On October 30 Weeraphap gave a media interview describing his mistreatment by police in uniforms and civilian clothes at the Din Daeng police station.
“Those police officers punched and kicked me when they arrested me and brought me inside the Din Daeng police station,” Weeraphap said. “I was handcuffed behind my back. They put me on a chair in an interrogation room and took my pants off. They burned the areas around my genitals with cigarettes and kicked my testicles. One of the officers said, ‘You were lucky that I did not shoot you and dump your body in a river, because you set fire to the shrine [in front of the police station].’ They took turns beating me up, punching and kicking me.”
Weeraphap said they repeatedly asked him about the wounding of the riot police officer on October 6, and when he said he knew nothing about it, they beat him again. He said this went on until the next day at 3 a.m.
Attasith and Weeraphap were released by the court on October 30.
Torture and other ill-treatment in police custody have long been a problem in Thailand but the government has taken few steps to address it, Human Rights Watch said. In August, police tortured a drug suspect to death in the Nakhon Sawan provincial police station. Human Rights Watch has also documented numerous cases related to counterinsurgency operations in Thailand’s southern border provinces, in which police and military personnel tortured ethnic Malay Muslims.

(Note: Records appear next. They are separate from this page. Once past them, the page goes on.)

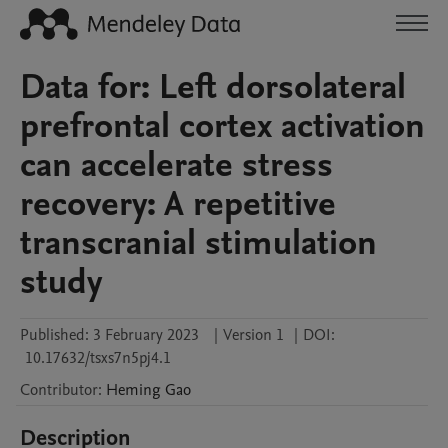
Data for: Left dorsolateral
prefrontal cortex activation
can accelerate stress
recovery: A repetitive
transcranial stimulation
study
Published:
3 February 2023
|
Version 1
|
DOI:
10.17632/tsxs7n5pj4.1
Contributor
:
Heming
Gao
Description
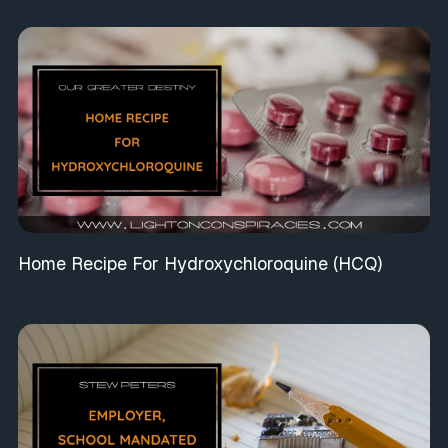
Home Recipe For Hydroxychloroquine (HCQ)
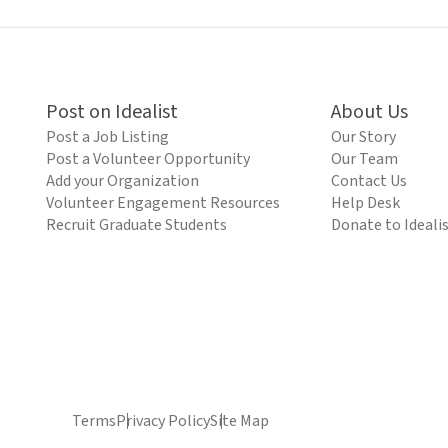
Post on Idealist
About Us
Post a Job Listing
Our Story
Post a Volunteer Opportunity
Our Team
Add your Organization
Contact Us
Volunteer Engagement Resources
Help Desk
Recruit Graduate Students
Donate to Ideali
Terms
Privacy Policy
Site Map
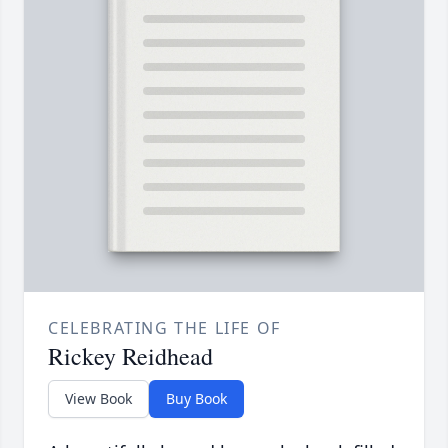
CELEBRATING THE LIFE OF
Rickey Reidhead
View Book
Buy Book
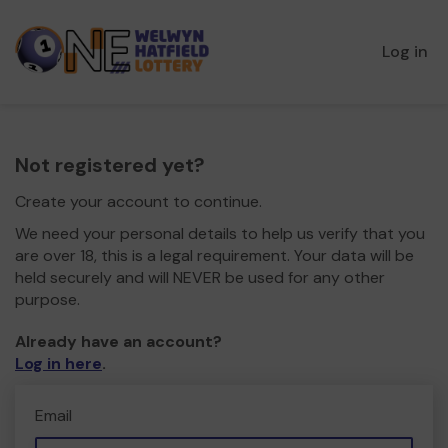
Log in
Not registered yet?
Create your account to continue.
We need your personal details to help us verify that you
are over 18, this is a legal requirement. Your data will be
held securely and will NEVER be used for any other
purpose.
Already have an account?
Log in here
.
Email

The government’s Prevention and Suppression of Torture and Enforced Disappearance Bill, which is currently being considered by parliament, does not meet international human rights standards, such as lacking definitions for cruel, inhuman or degrading treatment or punishment.
Thailand is a party to the United Nations Convention against Torture and Other Cruel, Inhuman or Degrading Treatment or Punishment, which obligates governments to investigate and prosecute acts of torture and other ill-treatment. Article 4 of the Convention states that a government should “ensure that all acts of torture are offenses under its criminal law. The same shall apply to an attempt to commit torture and to an act by any person which constitutes complicity or participation in torture.” The government should also “make these offenses punishable by appropriate penalties, which take into account their grave nature.”
“Attasith and Weeraphap’s cases should impress upon the Thai government the need to establish a credible and independent prosecutorial body to receive complaints of police abuse, conduct investigations, and bring cases for prosecution,” Adams said. “The government should also promptly act to fulfill past pledges to make torture a criminal offense.”